◆ Written instruction: Reproduce the items below verbatim, from the first line through the line containing "genus: Calidris", inclusive.

◆ Data for this exercise:
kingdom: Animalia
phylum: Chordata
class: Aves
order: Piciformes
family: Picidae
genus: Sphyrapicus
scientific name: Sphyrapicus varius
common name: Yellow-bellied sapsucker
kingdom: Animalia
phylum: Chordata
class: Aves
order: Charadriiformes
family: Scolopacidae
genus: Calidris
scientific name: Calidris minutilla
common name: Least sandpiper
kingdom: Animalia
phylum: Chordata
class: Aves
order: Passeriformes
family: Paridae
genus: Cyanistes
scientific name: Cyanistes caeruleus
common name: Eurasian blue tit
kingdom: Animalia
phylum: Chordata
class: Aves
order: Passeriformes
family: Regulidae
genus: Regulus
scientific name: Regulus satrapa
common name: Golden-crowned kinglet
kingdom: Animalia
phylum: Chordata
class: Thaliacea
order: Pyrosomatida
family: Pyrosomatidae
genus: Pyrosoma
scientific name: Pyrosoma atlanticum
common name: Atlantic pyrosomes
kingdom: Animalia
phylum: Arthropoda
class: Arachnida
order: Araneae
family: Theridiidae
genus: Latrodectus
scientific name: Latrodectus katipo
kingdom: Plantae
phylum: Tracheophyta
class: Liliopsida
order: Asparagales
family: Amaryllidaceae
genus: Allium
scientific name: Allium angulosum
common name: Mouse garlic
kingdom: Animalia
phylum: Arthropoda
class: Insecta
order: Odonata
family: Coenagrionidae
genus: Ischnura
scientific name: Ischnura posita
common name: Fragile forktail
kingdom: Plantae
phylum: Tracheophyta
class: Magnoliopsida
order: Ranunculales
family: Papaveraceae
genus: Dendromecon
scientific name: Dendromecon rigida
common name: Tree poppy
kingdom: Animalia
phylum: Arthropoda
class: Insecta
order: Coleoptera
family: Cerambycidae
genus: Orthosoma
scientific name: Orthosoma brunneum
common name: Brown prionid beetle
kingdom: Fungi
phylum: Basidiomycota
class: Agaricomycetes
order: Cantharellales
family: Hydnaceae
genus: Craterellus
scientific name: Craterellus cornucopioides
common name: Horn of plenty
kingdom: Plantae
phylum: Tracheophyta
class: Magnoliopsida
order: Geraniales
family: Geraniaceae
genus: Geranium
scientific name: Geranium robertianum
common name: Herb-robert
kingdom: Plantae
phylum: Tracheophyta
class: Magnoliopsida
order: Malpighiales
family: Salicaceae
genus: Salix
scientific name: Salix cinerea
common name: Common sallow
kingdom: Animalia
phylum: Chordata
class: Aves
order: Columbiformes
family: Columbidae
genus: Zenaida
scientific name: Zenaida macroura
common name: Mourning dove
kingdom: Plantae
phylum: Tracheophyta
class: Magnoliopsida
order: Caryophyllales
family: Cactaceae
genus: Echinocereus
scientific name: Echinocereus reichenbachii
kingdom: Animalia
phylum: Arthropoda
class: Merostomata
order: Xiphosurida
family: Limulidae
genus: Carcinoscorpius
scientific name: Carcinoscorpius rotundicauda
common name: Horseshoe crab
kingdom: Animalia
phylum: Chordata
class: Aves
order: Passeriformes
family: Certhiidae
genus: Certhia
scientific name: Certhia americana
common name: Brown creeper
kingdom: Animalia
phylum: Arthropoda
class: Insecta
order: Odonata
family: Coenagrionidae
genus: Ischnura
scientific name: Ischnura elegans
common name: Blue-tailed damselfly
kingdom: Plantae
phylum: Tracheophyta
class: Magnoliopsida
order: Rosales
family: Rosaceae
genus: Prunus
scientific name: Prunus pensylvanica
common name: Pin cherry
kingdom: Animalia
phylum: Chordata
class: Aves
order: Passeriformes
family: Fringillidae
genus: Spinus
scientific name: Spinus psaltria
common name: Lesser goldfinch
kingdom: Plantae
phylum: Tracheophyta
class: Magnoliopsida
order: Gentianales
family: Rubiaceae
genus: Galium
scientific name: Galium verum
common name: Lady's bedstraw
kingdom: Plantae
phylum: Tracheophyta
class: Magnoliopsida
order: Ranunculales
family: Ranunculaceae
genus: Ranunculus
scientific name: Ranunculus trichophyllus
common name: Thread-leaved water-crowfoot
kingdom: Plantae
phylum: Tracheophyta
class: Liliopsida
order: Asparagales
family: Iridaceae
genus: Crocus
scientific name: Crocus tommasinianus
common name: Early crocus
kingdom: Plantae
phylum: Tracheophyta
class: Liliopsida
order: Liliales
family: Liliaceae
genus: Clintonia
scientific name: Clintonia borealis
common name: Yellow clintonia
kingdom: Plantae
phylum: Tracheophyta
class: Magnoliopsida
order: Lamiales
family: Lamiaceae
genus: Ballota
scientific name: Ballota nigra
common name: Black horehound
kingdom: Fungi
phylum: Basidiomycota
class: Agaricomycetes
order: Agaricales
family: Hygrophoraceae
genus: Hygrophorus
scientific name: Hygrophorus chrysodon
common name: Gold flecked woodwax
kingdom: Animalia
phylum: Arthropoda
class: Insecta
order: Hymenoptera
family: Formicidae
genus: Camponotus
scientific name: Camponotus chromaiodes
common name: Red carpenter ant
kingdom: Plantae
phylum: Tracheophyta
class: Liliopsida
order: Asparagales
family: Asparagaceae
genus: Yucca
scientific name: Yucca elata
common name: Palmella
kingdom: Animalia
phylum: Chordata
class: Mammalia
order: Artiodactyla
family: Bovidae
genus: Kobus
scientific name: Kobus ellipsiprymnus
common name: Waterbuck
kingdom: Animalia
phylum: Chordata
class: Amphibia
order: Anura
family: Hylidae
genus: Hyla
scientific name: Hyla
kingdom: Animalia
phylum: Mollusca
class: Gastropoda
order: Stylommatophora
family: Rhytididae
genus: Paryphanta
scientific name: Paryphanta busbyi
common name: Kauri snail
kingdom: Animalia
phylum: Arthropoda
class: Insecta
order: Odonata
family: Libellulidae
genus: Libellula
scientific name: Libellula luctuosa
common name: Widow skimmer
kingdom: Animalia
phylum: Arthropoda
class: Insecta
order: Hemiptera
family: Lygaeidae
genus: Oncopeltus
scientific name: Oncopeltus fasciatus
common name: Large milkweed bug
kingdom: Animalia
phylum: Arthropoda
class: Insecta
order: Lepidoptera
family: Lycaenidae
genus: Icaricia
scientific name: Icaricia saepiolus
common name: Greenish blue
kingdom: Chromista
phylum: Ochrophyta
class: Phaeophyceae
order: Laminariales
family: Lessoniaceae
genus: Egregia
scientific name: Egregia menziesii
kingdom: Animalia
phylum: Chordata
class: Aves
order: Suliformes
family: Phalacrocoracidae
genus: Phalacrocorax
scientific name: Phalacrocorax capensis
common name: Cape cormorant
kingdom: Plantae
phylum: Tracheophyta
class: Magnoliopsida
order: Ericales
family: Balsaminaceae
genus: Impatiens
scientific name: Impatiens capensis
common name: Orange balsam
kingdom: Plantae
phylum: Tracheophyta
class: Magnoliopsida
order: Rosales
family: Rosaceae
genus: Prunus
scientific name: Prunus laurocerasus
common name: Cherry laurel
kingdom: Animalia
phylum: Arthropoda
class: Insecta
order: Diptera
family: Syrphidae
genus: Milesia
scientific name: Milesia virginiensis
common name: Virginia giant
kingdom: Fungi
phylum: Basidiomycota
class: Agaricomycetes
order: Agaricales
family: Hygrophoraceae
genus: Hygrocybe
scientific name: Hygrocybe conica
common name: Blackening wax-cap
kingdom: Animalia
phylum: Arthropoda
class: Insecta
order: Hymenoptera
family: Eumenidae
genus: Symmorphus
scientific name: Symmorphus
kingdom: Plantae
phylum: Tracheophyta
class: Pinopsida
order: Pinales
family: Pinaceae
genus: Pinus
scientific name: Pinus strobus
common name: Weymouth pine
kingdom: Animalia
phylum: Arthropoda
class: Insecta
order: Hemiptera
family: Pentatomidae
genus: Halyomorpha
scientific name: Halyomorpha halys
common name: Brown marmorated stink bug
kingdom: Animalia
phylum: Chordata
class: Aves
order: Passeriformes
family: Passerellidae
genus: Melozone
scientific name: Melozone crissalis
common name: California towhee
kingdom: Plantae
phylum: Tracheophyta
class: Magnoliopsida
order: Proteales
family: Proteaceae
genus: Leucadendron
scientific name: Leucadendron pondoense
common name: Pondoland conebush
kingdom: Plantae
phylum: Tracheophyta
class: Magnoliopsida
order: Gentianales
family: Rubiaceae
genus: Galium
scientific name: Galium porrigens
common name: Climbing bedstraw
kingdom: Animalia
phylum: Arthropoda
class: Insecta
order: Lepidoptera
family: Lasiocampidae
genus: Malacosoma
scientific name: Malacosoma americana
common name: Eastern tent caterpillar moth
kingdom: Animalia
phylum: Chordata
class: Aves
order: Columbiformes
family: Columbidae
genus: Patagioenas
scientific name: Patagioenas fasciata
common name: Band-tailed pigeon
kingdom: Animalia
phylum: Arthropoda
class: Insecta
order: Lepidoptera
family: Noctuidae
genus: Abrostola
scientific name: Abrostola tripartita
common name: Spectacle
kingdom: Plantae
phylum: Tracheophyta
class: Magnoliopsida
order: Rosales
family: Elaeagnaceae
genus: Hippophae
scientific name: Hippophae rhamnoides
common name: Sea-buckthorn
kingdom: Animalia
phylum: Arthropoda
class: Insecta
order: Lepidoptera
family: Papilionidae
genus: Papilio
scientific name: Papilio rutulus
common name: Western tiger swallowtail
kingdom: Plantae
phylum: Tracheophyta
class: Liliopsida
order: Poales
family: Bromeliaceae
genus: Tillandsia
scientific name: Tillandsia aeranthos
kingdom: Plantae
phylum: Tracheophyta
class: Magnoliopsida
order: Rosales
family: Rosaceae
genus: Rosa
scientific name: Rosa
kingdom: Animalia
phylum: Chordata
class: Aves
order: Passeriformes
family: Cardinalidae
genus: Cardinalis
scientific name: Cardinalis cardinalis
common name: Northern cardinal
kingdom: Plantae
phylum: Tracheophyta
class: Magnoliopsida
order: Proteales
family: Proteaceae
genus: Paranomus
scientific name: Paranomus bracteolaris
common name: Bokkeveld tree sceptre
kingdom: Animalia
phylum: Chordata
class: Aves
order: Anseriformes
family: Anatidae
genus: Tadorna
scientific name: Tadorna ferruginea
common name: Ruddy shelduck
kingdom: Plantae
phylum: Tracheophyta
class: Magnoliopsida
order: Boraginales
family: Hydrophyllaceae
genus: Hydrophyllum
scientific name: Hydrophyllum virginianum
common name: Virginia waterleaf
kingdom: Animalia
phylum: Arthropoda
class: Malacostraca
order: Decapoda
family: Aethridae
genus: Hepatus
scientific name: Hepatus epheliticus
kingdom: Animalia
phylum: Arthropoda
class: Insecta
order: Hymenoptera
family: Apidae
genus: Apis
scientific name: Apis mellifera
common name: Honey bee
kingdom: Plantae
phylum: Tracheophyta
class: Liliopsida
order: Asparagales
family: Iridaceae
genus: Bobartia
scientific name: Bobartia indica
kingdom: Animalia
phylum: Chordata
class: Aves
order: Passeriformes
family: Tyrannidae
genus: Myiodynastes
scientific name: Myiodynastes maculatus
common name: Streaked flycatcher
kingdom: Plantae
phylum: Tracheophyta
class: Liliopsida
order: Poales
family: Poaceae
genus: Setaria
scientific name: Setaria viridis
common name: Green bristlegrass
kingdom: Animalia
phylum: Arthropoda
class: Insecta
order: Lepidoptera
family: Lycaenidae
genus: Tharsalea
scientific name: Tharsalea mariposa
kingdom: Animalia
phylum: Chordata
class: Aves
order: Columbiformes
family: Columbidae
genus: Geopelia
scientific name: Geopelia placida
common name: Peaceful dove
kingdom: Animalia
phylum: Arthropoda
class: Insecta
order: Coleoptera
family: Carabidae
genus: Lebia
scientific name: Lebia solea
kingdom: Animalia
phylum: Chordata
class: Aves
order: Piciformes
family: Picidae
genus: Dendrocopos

◆ Correct response:
kingdom: Animalia
phylum: Chordata
class: Aves
order: Piciformes
family: Picidae
genus: Sphyrapicus
scientific name: Sphyrapicus varius
common name: Yellow-bellied sapsucker
kingdom: Animalia
phylum: Chordata
class: Aves
order: Charadriiformes
family: Scolopacidae
genus: Calidris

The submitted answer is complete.